エル・カンターレに出会って


『復活の法』   大川隆法著


第3章 天国へ還る方法

人と接していて、その人の悪いところしか見えなくなってきたら、自分の心は地獄にあると思わなければいけません。
実際には、悪く見えて当然の場合もありますが、そのときには、「行いを裁いて人を裁かず」という考え方が大事です。「罪を憎んで人を憎まず」という言葉もありますが、「他人のなかに、よいものを見出す」ということは、霊的には非常に大切な考え方です。
他人の現在の言動を悪しきものと見るのは簡単ですが、その人の人格、人柄、魂のなかにあるもの自体を悪く思わずに、言動と分けて考えることは、難しいけれども大切なことなのです。
簡単なことですが、意外に、行為と実相の区別がついていないのです。善一元論と善悪二元論の違いを考えるときも、ここが、いちばん大切なポイントです。一元論の危険なところは、実は、ここにあるのです。
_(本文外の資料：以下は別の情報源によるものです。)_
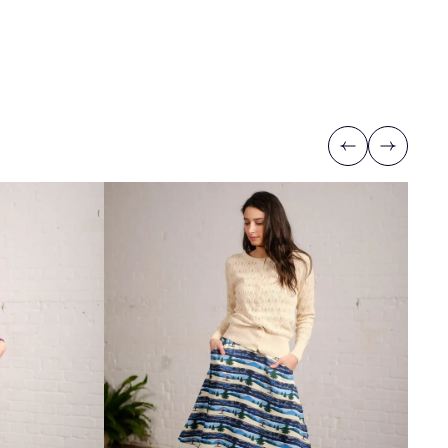
Previous
Next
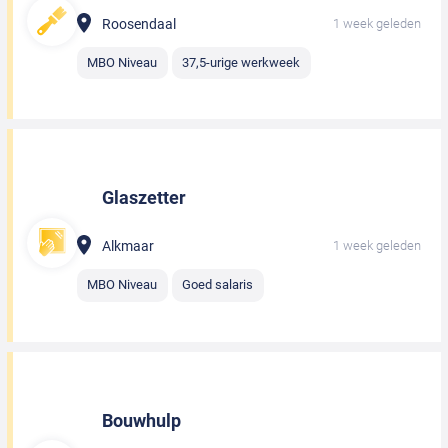
Roosendaal
1 week geleden
MBO Niveau
37,5-urige werkweek
Glaszetter
Alkmaar
1 week geleden
MBO Niveau
Goed salaris
Bouwhulp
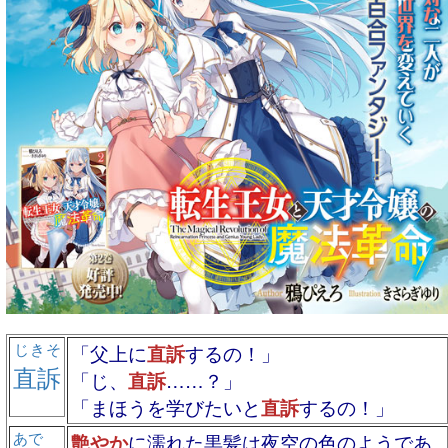
じきそ
「父上に
直訴
するの！」
直訴
「じ、
直訴
……？」
「まほうを学びたいと
直訴
するの！」
あで
艶やか
に濡れた黒髪は夜空の色のようであ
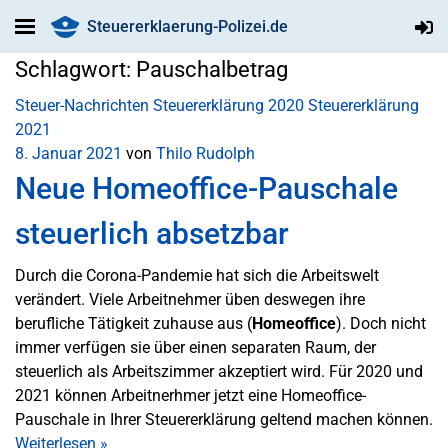
Steuererklaerung-Polizei.de
Schlagwort:
Pauschalbetrag
Steuer-Nachrichten
Steuererklärung 2020
Steuererklärung
2021
8. Januar 2021
von
Thilo Rudolph
Neue Homeoffice-Pauschale
steuerlich absetzbar
Durch die Corona-Pandemie hat sich die Arbeitswelt
verändert. Viele Arbeitnehmer üben deswegen ihre
berufliche Tätigkeit zuhause aus (
Homeoffice
). Doch nicht
immer verfügen sie über einen separaten Raum, der
steuerlich als Arbeitszimmer akzeptiert wird. Für 2020 und
2021 können Arbeitnerhmer jetzt eine Homeoffice-
Pauschale in Ihrer Steuererklärung geltend machen können.
Weiterlesen
»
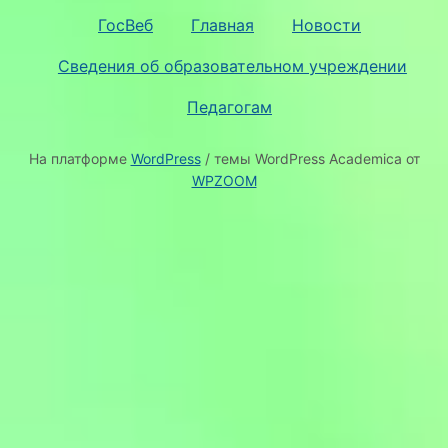
ГосВеб
Главная
Новости
Сведения об образовательном учреждении
Педагогам
На платформе
WordPress
/ темы WordPress Academica от
WPZOOM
実相と仮相(言葉や行動など表面に出てくるもの)の区別が大事です。
たとえば、子供が火遊びをしていて、このままでは家に火がつきそうな状況のときに、「子供は仏の子、神の子だから、間違いはないのである」と考えて、知らん顔していると家が燃えてしまいます。その時は「何をするか」と言って、厳しく叱らなければいけません。
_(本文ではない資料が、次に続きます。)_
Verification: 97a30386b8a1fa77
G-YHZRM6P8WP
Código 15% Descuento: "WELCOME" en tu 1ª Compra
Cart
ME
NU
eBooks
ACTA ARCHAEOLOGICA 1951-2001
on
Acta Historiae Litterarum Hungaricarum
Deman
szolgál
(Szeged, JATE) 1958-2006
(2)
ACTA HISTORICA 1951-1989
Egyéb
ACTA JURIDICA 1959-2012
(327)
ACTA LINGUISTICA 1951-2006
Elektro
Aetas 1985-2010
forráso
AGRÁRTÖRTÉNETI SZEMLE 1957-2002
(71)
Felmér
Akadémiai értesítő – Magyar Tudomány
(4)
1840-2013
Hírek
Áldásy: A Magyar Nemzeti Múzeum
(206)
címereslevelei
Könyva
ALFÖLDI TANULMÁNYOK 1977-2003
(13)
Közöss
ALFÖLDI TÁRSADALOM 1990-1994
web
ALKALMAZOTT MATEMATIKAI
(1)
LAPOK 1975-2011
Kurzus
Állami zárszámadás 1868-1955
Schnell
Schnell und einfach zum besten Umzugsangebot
これは表面に現れた行動の部分について、叱っているのであって、決して実相を憎んでいるわけではありません。この区別が分からないと、一元論・二元論の議論は、まったく空虚なものになっていきます。
ユートピア建設という価値観から見た、一元論・二元論の考え方には、二つの道があります。
一つは、「善なるものを、もっと伸ばしていこう」という観点であり、
もう一つは、「真理価値に反するものを、できるだけ抑えていこう」という観点です。
両方とも、実際にありうる考え方であり、また、なければならない考え方です。
子供の教育として、一つは、「ほめる教育」と「叱る教育」がありますが、この両方とも必要なのです。
さらに、もう一つ考えるべきことは霊的観点からの教育です。「人間は、本来、仏の子であり、霊的存在なのだ。その点において、人間には仏と同じような光があるのだ。人間はダイヤモンドの原石なのだ」という考え方を教える必要があるのです。
本来の輝きが、もっともっと出てくるように、導いていく必要があります。
そのためには、「輝きがある」ということを認め、その輝きを増す方向に導いていく方法と、輝きを邪魔しているもの自体を取り除いていく方法と、この両方があるのです。
一元論と二元論について、私は相対的二元論に近い考え方をとっています。
善悪の二元的なものは時間の流れのなかで処理され、現時点では悪と思われることも、長い時間の流れのなかでは、善に変わっていくこともありうるという考え方です。
たとえば、「かつて大天使であったルシフェルが地獄に堕ちてサタンになっている」という現状を、現時点では悪として表れています。
ただ、一億年という単位ではなく、もっと大きな時間の流れで見たときに、どのように見えるかというと、一概には言えないものがあります。
悪として表れているもののなかには、一つの大きな教訓があるように思えます。そして、「その教訓が存在するがゆえに、現在、そのような悪があるのではないか」と推定される面もあります。
これは根本仏の巧妙な教育法であり、「大天使が地獄に堕ちてサタンとなり、現在も地獄にいる」という事実自体が、実は八次元霊や九次元霊を強力に教育しているのかもしれないのです。
そういう観点から見たときに、何とも評価しがたい面があることは確かです。現象として見たときには、善悪が表れてくることがありますが、「究極のユートピアという観点から見たときに、さまざまな考え方が出てくる」ということだけは押さえておいてほしいのです。